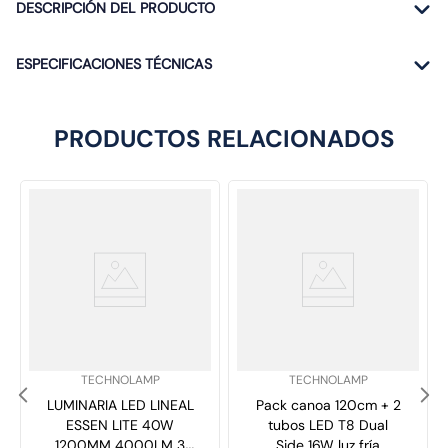
DESCRIPCIÓN DEL PRODUCTO
ESPECIFICACIONES TÉCNICAS
PRODUCTOS RELACIONADOS
SKU
:
SKU
:
TECHNOLAMP
TECHNOLAMP
LUMINARIA LED LINEAL
Pack canoa 120cm + 2
ESSEN LITE 40W
tubos LED T8 Dual
1200MM 4000LM 3
Side 16W luz fría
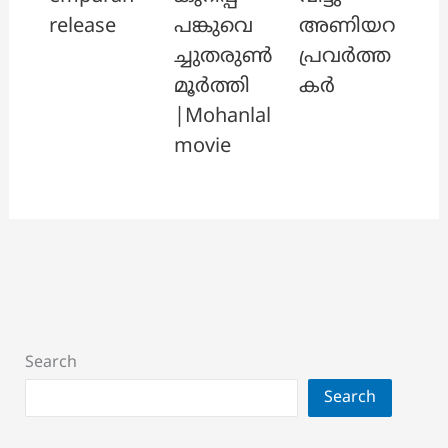
release
പങ്കുവെ
അണിയറ
ച്ചുതരുൺ
പ്രവർത്ത
മൂർത്തി
കർ
|Mohanlal
movie
Search
Search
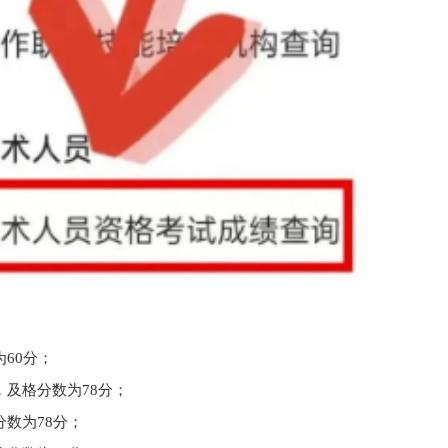
60分；
，及格分数为78分；
数为78分；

□ □ □ □ □ □ □

■ **DIRECTIONS**
Copy out the text from all of the records above, line for line and with no changes, leaving the pictures out.

■ **SOLUTION TO THIS TASK**
DESCRIPCIÓN DEL PRODUCTO
ESPECIFICACIONES TÉCNICAS
PRODUCTOS RELACIONADOS
SKU
:
SKU
:
TECHNOLAMP
TECHNOLAMP
LUMINARIA LED LINEAL
Pack canoa 120cm + 2
ESSEN LITE 40W
tubos LED T8 Dual
1200MM 4000LM 3
Side 16W luz fría
release
പങ്കുവെ
അണിയറ
ച്ചുതരുൺ
പ്രവർത്ത
മൂർത്തി
കർ
|Mohanlal
movie
Search
Search
60分；
，及格分数为78分；
数为78分；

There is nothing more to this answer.